Up to this point, the normal irradiation has been a hard-coded input so unless the user is changing this value for every location and instant, the current computation is really only showing what the Sun's path is. To get an accurate picture of how the intensity of solar radiation varies over the course of a day as well as for different geographic locations, we need to access the normal irradiation data captured within the EPW files. It makes sense to also take advantage of other data in the EPW file such as location parameters, so that the only user inputs becomes the path for the EPW file itself and the plane of interest. A more refined version of the code that we just presented could introduce two functions as follows:

function extract data from EPW file:
    input: path of EPW file
    output: a dictionary with epw data (location and normal irradiance)

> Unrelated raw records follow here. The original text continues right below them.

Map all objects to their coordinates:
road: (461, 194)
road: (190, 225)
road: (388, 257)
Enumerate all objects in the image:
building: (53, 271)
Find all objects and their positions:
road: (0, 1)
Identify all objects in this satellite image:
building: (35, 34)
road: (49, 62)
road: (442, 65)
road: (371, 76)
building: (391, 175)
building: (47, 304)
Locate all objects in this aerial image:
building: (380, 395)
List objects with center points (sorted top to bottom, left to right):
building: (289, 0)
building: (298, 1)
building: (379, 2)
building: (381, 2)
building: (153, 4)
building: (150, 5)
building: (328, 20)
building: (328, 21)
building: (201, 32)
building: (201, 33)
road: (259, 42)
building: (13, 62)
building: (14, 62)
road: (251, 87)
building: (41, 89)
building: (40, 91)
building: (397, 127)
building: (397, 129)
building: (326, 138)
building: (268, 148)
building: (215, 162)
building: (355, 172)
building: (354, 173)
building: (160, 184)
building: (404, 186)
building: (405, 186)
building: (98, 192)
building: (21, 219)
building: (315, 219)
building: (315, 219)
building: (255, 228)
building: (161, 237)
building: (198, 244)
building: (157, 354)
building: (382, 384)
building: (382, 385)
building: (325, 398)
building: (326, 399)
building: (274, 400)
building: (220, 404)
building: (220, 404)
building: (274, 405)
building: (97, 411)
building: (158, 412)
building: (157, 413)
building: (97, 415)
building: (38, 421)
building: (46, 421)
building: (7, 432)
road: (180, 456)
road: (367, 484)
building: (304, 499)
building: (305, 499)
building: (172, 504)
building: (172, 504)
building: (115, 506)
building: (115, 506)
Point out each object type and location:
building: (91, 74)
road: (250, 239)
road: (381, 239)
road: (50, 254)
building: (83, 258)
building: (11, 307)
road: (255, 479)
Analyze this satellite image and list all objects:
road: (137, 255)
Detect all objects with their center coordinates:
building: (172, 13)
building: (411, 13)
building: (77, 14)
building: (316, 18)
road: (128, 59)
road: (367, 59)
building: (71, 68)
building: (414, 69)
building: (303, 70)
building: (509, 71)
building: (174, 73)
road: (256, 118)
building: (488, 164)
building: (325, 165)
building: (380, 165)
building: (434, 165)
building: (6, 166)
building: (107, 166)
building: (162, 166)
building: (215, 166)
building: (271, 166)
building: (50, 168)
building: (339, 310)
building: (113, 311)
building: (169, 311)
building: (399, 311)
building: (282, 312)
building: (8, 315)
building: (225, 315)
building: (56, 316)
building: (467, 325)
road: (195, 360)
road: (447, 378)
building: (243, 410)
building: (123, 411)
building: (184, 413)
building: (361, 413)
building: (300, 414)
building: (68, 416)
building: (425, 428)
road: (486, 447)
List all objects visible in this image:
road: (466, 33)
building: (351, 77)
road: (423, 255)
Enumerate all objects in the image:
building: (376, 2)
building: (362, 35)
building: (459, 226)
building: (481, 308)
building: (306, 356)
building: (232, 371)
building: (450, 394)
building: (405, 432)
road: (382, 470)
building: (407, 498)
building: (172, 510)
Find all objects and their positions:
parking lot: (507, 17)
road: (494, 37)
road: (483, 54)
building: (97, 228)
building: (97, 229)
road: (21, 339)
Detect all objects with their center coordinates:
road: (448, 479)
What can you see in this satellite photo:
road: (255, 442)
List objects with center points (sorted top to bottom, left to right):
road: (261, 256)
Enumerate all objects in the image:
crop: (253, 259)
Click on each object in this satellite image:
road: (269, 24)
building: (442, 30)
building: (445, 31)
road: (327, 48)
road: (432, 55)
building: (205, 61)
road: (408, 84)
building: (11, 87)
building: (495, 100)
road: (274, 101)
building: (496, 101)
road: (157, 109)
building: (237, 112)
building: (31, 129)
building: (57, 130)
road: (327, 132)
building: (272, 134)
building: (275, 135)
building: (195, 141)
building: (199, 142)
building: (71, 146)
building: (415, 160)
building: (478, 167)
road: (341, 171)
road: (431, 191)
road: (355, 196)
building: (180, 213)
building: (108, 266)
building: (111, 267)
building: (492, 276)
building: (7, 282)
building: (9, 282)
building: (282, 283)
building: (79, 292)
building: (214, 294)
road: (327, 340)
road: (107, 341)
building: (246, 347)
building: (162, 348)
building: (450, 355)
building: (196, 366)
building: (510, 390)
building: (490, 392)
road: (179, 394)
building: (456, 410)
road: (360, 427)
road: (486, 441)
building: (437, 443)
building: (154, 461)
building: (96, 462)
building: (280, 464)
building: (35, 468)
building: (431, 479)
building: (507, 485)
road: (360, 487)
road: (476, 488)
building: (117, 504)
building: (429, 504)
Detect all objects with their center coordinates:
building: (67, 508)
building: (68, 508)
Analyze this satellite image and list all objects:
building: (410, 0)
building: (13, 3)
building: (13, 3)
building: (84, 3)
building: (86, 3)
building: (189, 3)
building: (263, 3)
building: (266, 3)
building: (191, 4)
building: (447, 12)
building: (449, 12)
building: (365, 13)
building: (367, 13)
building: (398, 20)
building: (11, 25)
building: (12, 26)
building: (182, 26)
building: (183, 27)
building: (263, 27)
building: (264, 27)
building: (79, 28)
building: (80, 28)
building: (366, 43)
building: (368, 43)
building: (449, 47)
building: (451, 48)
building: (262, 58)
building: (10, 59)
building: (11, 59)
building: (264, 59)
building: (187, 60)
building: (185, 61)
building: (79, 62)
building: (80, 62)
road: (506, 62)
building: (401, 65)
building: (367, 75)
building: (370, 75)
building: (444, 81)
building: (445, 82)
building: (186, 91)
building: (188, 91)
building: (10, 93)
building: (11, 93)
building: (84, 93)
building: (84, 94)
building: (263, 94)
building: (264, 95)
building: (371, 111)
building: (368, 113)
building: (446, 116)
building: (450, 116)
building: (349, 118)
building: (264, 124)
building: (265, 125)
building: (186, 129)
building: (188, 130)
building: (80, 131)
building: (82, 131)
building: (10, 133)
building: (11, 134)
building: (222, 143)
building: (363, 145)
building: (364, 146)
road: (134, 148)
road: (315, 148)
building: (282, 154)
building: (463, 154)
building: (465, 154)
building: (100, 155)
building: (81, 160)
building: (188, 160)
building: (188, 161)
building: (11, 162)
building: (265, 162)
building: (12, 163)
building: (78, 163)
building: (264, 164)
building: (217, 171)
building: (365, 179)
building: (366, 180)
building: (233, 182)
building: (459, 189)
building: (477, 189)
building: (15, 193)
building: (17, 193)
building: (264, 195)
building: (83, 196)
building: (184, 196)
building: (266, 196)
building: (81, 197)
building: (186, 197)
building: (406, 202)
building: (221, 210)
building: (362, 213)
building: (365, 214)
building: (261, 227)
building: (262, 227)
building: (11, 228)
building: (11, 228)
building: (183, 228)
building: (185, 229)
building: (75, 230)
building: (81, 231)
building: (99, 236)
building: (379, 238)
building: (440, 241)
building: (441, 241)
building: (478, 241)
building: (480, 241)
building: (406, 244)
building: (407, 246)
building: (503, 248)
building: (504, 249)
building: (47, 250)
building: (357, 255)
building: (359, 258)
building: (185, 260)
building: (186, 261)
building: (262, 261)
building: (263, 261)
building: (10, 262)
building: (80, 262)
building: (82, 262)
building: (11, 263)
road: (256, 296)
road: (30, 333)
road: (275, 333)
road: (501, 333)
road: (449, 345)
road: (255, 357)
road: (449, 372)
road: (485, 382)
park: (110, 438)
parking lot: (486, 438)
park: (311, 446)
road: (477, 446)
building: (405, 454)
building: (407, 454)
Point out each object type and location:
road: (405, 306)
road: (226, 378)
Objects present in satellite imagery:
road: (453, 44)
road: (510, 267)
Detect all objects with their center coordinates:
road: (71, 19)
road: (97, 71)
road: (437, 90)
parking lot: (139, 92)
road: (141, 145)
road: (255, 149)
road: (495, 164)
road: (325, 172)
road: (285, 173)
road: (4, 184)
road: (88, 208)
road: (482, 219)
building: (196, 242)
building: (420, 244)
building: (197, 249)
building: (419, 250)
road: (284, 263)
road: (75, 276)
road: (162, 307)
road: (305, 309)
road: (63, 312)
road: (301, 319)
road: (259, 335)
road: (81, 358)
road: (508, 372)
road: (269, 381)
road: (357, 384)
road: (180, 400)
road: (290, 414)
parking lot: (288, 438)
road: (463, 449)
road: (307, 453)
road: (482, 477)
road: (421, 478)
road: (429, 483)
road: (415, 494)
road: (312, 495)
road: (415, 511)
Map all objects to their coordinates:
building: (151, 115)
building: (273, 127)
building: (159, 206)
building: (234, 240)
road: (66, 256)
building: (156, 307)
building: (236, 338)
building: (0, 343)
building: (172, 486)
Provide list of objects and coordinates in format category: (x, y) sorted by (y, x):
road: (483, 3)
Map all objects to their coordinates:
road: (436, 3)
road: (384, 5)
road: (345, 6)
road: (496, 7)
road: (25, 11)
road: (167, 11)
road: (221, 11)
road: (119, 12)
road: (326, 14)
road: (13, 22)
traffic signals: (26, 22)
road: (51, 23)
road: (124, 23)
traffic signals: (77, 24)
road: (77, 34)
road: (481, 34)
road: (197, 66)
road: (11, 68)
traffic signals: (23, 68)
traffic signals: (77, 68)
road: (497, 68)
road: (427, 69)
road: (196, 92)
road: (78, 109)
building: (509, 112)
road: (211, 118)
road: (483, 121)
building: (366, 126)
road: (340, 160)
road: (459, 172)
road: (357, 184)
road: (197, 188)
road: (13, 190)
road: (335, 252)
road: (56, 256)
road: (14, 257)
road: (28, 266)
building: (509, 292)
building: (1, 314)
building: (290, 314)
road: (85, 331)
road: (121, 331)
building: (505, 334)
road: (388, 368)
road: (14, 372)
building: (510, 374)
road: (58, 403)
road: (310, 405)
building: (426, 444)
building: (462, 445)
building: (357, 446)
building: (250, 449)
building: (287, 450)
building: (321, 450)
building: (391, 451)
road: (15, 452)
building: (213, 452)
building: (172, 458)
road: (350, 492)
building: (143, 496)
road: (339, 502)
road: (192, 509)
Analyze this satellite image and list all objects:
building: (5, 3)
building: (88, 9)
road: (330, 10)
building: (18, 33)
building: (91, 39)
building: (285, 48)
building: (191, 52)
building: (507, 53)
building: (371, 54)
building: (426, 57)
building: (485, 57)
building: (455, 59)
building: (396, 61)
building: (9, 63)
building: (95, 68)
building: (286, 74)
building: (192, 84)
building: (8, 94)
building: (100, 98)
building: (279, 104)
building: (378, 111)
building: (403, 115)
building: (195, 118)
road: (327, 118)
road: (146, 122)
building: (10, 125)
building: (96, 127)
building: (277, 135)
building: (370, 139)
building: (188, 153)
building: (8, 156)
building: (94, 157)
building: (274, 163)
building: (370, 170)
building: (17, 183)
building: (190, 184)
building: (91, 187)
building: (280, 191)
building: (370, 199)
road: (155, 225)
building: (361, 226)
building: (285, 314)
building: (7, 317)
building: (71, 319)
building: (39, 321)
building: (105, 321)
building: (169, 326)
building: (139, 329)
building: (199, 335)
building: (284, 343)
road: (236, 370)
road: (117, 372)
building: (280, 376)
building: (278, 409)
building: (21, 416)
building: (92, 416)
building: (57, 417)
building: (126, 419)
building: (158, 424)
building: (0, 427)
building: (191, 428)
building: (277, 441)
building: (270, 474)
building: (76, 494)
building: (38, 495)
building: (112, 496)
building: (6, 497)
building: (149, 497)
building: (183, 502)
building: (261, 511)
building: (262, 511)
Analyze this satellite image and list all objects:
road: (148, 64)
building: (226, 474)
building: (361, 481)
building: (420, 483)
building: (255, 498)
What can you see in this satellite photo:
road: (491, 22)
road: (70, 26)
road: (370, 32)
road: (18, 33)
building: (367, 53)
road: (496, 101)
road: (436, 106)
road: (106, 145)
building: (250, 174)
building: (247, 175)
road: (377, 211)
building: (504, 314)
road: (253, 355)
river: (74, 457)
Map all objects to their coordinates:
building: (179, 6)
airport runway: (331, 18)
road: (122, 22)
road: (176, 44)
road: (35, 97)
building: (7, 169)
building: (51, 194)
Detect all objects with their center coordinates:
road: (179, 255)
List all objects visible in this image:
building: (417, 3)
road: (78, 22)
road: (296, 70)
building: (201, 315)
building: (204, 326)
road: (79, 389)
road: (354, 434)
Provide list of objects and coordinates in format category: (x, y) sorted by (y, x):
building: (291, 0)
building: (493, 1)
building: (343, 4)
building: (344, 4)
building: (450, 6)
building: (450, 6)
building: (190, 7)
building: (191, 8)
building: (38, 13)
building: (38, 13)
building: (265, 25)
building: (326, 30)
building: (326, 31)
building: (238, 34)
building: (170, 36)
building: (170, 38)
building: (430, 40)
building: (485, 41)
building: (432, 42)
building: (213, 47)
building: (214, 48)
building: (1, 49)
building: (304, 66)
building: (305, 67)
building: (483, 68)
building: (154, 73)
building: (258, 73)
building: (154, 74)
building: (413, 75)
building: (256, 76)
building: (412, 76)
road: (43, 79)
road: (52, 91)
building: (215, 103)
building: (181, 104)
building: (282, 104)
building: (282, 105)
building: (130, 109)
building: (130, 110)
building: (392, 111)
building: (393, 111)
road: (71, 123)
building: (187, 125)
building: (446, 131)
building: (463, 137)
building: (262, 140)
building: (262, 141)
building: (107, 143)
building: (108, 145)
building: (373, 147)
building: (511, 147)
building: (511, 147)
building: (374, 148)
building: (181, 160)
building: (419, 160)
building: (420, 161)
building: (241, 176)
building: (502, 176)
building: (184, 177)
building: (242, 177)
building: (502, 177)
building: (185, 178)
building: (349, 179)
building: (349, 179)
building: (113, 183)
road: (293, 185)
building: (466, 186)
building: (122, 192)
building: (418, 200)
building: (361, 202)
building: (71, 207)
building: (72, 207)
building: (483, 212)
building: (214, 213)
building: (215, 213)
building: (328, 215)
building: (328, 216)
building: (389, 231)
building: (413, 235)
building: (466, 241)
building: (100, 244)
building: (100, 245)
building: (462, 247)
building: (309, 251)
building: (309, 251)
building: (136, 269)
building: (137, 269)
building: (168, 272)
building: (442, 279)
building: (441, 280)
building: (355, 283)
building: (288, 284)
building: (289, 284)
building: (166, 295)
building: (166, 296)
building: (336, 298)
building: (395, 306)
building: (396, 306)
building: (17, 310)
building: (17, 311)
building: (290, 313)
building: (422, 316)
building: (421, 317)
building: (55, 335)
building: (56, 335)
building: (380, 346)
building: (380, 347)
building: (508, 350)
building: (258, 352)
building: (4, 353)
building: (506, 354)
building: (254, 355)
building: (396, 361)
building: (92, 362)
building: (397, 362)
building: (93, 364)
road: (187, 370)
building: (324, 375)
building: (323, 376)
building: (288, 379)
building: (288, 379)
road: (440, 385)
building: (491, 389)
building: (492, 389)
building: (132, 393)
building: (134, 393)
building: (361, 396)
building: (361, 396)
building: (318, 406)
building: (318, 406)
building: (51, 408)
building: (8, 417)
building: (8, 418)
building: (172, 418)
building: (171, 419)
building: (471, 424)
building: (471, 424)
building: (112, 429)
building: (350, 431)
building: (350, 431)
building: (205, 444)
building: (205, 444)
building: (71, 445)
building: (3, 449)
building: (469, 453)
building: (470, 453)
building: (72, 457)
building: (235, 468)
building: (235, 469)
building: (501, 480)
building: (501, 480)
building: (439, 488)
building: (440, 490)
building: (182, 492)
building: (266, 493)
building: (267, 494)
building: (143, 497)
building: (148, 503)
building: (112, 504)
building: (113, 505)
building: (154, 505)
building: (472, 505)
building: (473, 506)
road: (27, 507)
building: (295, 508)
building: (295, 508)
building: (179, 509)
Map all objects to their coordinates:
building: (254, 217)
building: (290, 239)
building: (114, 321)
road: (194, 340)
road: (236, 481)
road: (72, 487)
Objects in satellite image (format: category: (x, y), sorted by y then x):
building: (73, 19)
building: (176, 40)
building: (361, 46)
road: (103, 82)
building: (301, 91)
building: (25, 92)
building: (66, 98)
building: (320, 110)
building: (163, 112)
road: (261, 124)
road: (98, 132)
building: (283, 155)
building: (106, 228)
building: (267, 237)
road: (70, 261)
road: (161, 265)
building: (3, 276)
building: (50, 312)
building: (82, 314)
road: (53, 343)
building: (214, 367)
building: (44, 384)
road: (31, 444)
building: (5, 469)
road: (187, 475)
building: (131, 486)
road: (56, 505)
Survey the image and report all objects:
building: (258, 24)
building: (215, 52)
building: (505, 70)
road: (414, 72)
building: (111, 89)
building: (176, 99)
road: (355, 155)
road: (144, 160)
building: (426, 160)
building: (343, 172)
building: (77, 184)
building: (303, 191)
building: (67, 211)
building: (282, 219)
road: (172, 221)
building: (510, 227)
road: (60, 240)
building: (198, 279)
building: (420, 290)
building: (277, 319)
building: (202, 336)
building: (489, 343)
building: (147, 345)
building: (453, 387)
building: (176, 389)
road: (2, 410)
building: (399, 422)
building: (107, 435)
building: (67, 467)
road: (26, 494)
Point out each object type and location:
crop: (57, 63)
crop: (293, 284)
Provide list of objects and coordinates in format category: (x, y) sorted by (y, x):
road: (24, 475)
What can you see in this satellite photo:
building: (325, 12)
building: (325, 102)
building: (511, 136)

function calculate radiant intensity for a fixed location and  instant on a planar surface:
    input: a plane, instant, epw data 
    output: the value of radiant intensity on the plane
    split the string according to the tab character
 

Now that we can read in data, we are faced with the unwieldy situation that if nothing further is done, there is a different radiant intensity for each of the 8760 hours of the year. One way to get a quick read on how the radiant intensity varies with planes at different orientations is to aggregate this data. Many ways of aggregating have been done and the appropriate choice varies with the application at hand. Some simple examples of aggregation over time are yearly maximum radiant intensity, yearly averages, seasonal maximum/averages. In the diagram below, results of an aggregated solar incidence analysis on the same plane are shown.

Solar Incidence Analysis on a Building Surface

Building upon the code developed to compute an aggregated solar incidence analysis on a single plane, we can now bring in a building geometry captured as a collection of planes (such as a mesh) to perform an aggregated solar incidence analysis on an entire building surface. Since we already have functions that extracts the data from the epw file and which calculates the radiant intensity for a single plane at a fixed location and instant, the only work is to to perform this calculation on every plane that makes up the building surface.